University of Pittsburgh
January 27, 2016

Pitt’s Nicholas Rescher Selected for Helmholtz Medal


Katie Fike


PITTSBURGH—The Berlin-Brandenburg Academy of Sciences and Humanities will present its highest scholarly award to Nicholas Rescher of the University of Pittsburgh. He will receive the Helmholtz Medal in recognition of his lifetime achievements at a ceremony in Berlin on June 11. Rescher is a Distinguished University Professor in the Department of Philosophy within the Kenneth P. Dietrich School of Arts and Sciences and a cochairman of the Center for Philosophy of Science.

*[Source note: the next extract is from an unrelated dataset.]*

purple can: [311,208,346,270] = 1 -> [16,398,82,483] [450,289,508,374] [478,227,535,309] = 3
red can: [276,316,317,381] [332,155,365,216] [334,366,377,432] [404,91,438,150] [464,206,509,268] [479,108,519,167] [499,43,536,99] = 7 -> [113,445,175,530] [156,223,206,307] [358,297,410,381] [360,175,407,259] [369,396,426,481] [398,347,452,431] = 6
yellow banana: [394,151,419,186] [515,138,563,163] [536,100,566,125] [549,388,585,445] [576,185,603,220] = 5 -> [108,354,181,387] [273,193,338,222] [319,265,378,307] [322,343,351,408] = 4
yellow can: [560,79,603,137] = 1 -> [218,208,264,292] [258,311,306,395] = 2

“I am of course very pleased by the great honor of this award, but particularly so on behalf of my field, seeing that the contributions of philosophy to culture and scholarship are often underappreciated in the present era,” said Rescher.Nicholas Rescher

The Berlin-Brandenburg Academy of Sciences and Humanities is an interdisciplinary organization of scholars and scientists, which has approximately 300 elected members. Dedicated to fostering science and scholarship on an international basis, it is the present-day successor and continuator to the Prussian (subsequently German) Academy of Sciences founded by G. W. Leibniz in 1716. The Helmholtz Medal is the academy’s most distinguished award, given every other year to a scientist or scholar of internationally recognized standing. Four of the last dozen awardees have been Nobel Prize winners in the natural sciences.

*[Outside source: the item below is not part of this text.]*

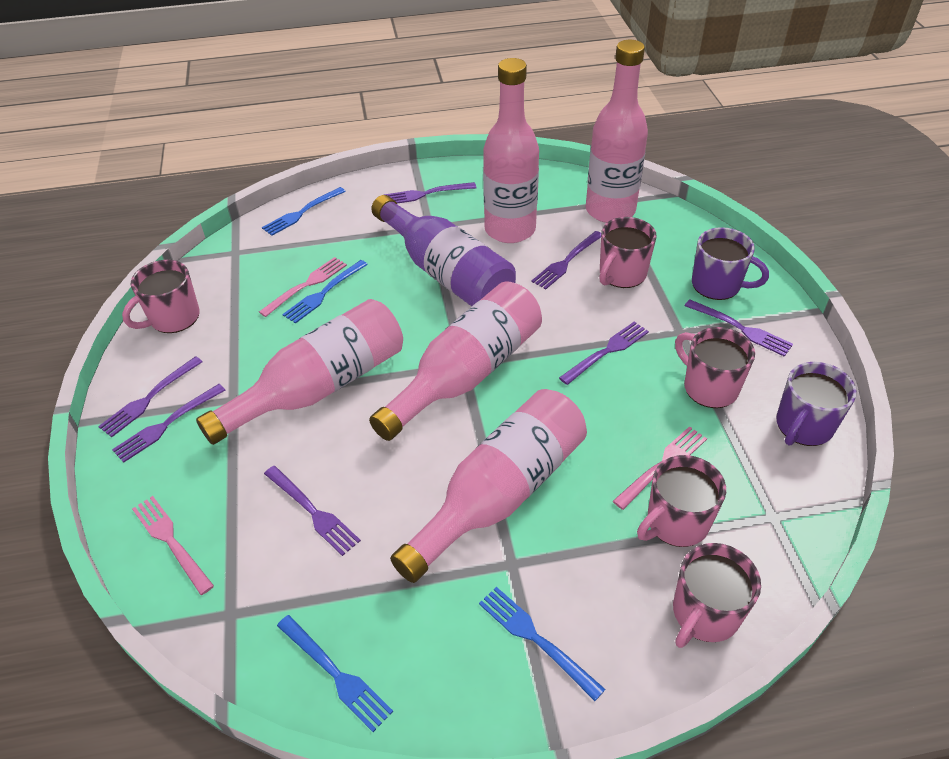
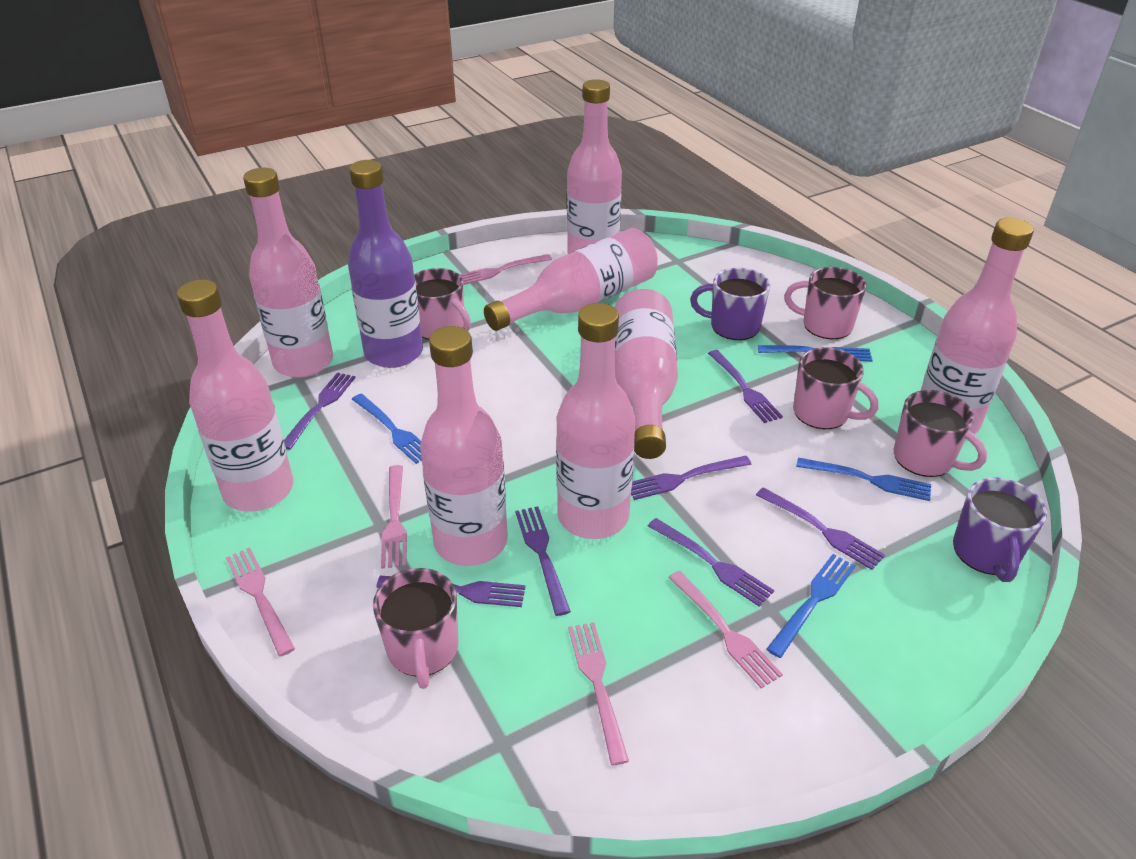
pink bottle: [196,299,403,445] [369,281,542,441] [390,389,587,583] [483,58,539,243] [586,40,648,223] = 5 -> [177,280,293,512] [243,168,333,378] [420,326,508,566] [484,228,658,331] [556,303,635,539] [567,79,622,254] [614,289,678,459] [920,218,1034,434] = 8
pink fork: [132,496,214,595] [259,257,347,317] [613,426,707,510] = 3 -> [225,547,295,657] [381,465,407,569] [460,254,552,285] [568,622,629,766] [668,571,783,688] = 5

“Nicholas Rescher is perhaps the last universal scholar of philosophy. As a builder of bridges between philosophical traditions, Rescher has distinguished himself in various subspecialties of philosophy and mathematical logic,” said Martin Grötschel, president of the Berlin-Brandenburg Academy of Sciences and Humanities. “Since he also undertook the reconstruction of Leibniz’s cipher machine, it was obvious to bestow on him a medal of the Berlin-Brandenburg Academy of Sciences, which was founded by Gottfried Wilhelm Leibniz.”

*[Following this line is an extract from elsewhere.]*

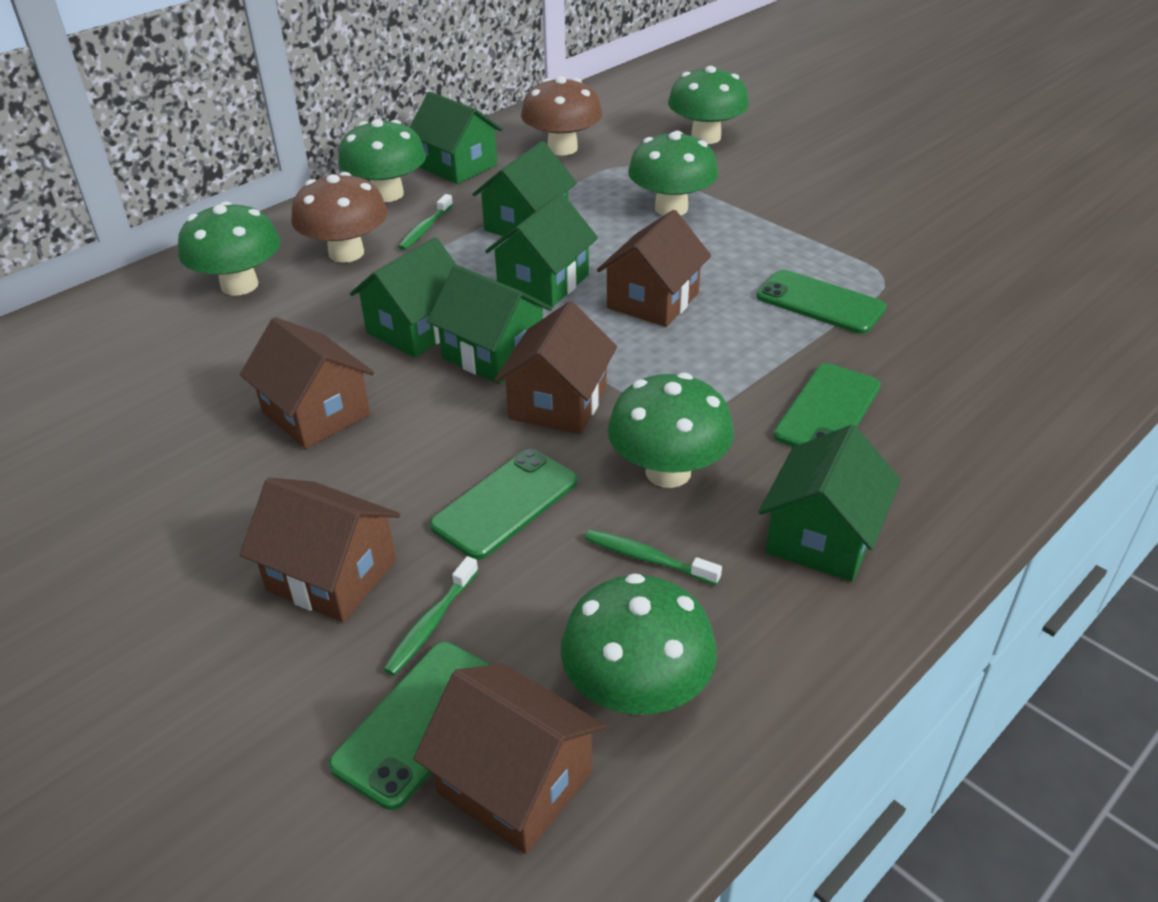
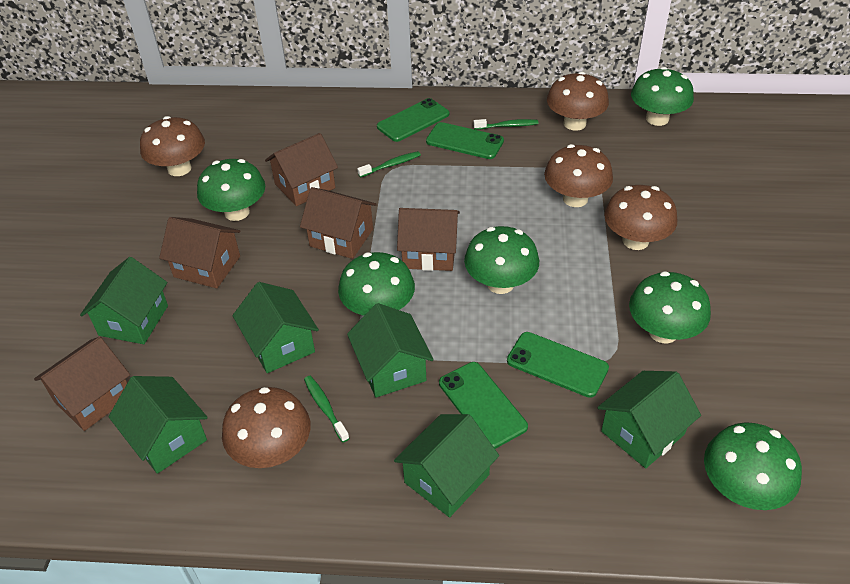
brown mushroom: [291,172,388,263] [521,76,602,156] = 2 -> [140,116,205,176] [222,387,310,468] [544,144,613,207] [547,72,609,131] [604,185,677,250] = 5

Rescher has been on Pitt’s philosophy faculty since 1961. He has served as president of the American Philosophical Association, American Catholic Philosophical Association, American G. W. Leibniz Society, Charles S. Peirce Society, and Metaphysical Society of America and served as secretary general of the International Union of History and Philosophy of Science.

Rescher has authored some 100 books encompassing many areas of philosophy. He has a PhD from Princeton University and eight honorary degrees from universities on three continents.